In spite of my happiness with my own site’s custom theme, I’m more than half tempted to switch to Hermit.

In search of a mid-size AngularJS codebase to glean others’ design practices, I discovered this beautifully organized project.

I’m excited to see that ‘Letters to a New Developer’ is available soon (on Aug 16!). Full of actionable advice and perspectives to help newer developers level up. Get 20% off a pre-order with the code GiveMeMoore08 at the Apress website.

I am thankful to God for the principles outlined in Financial Peace University, and Brian Dinges for hosting the class at Evanston Vineyard. The stress of a global pandemic has been enormously de-escalated by the financial decisions we made months and years in advance.

When I get a little spare time, I want to finish a bare-bones Flask MicroPub server to generate Hugo content from any provider that uses the MicroPub spec, like Indigenous wrap the server in a service layer.

Amie and I started a docuseries about the 90’s Chicago Bulls called “The Last Dance.” I have faint memories of the buzz around Michael Jordan, Scottie Pippin, and Dennis Rodman as a child, but now I can finally begin to appreciate what they did for Chicago and basketball.

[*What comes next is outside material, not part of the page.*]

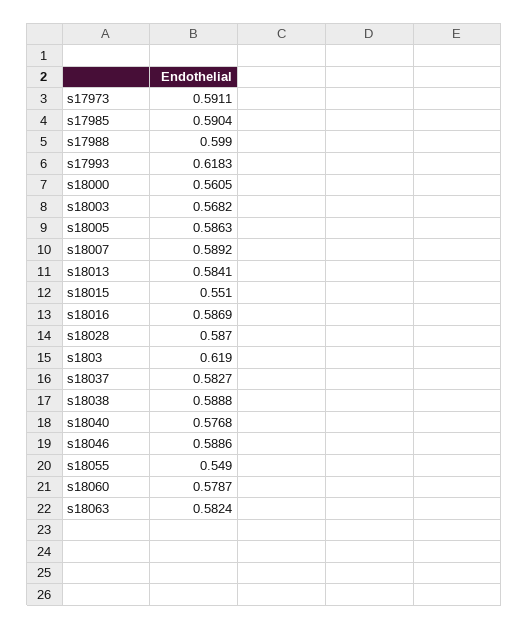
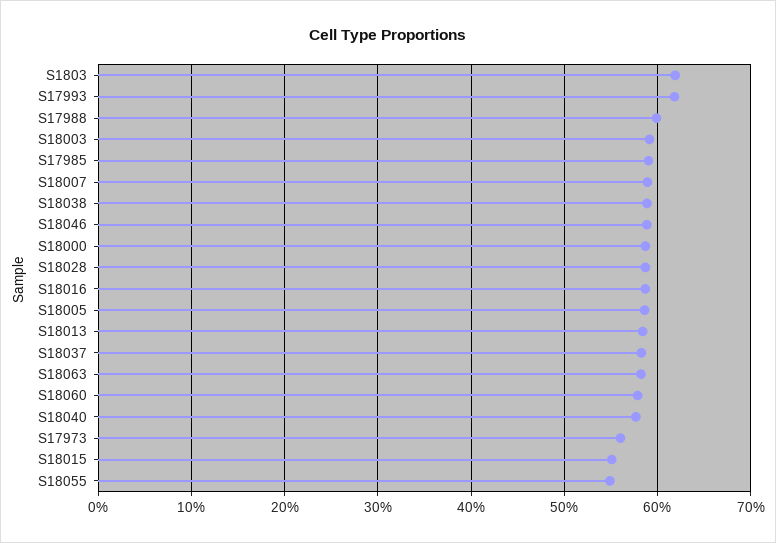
s17973: 0.5911 -> 0.56
s18000: 0.5605 -> 0.59
s18003: 0.5682 -> 0.59

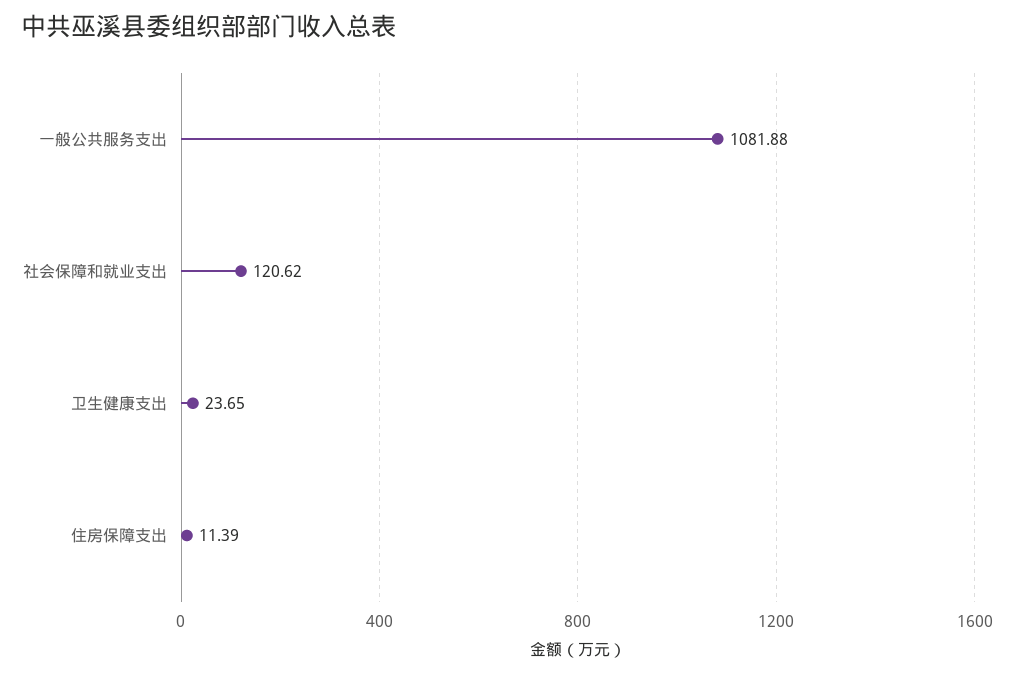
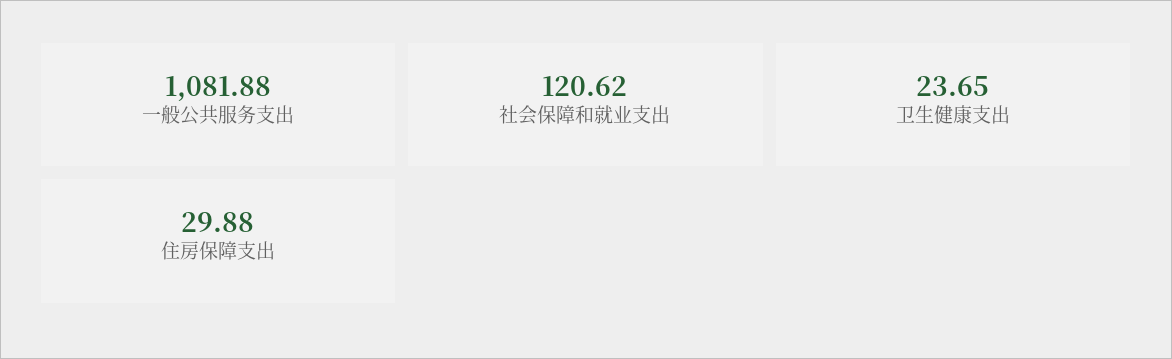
住房保障支出: 11.39 -> 29.88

“My goal was, and is, to share my love of working in plain text with a wider audience.”

Thank you, Scott Nesbitt, for starting The Plaintext Project. Though I discovered your work less than a year ago, I am one for whom your writing resonated.

I attended my first IndieWeb Homebrew meetup yesterday. I’m jazzed that folks from many disciplines share a passion for personal websites and networks. A kind and helpful bunch :)

Wow, Max's bookmarklet is such a smooth experience! Now I want one for myself…

Six years and four cars later, Pilo’s remains the best auto service I’ve ever used. His prices are reasonable, his work is thorough, and his integrity is matchless. Today he fixed our transmission, not by replacing the whole (which would have been thousands of dollars) but only the part that would get us through the next 50,000 miles.

If you need a mechanic, your search is over. Go to Pilo! Tell Natalia that the Bilson’s sent you.

How does one stand in a line that wraps the DMV for two hours without growing irritable? It helps a lot to be reading about the suffering of six million Black Americans. “The Warmth of Other Suns” by Isabel Wilkerson.

Let me tell you about… it’d be fun to share a few stories on here sometime.

This is my first comment made from my mobile device. How cool is that!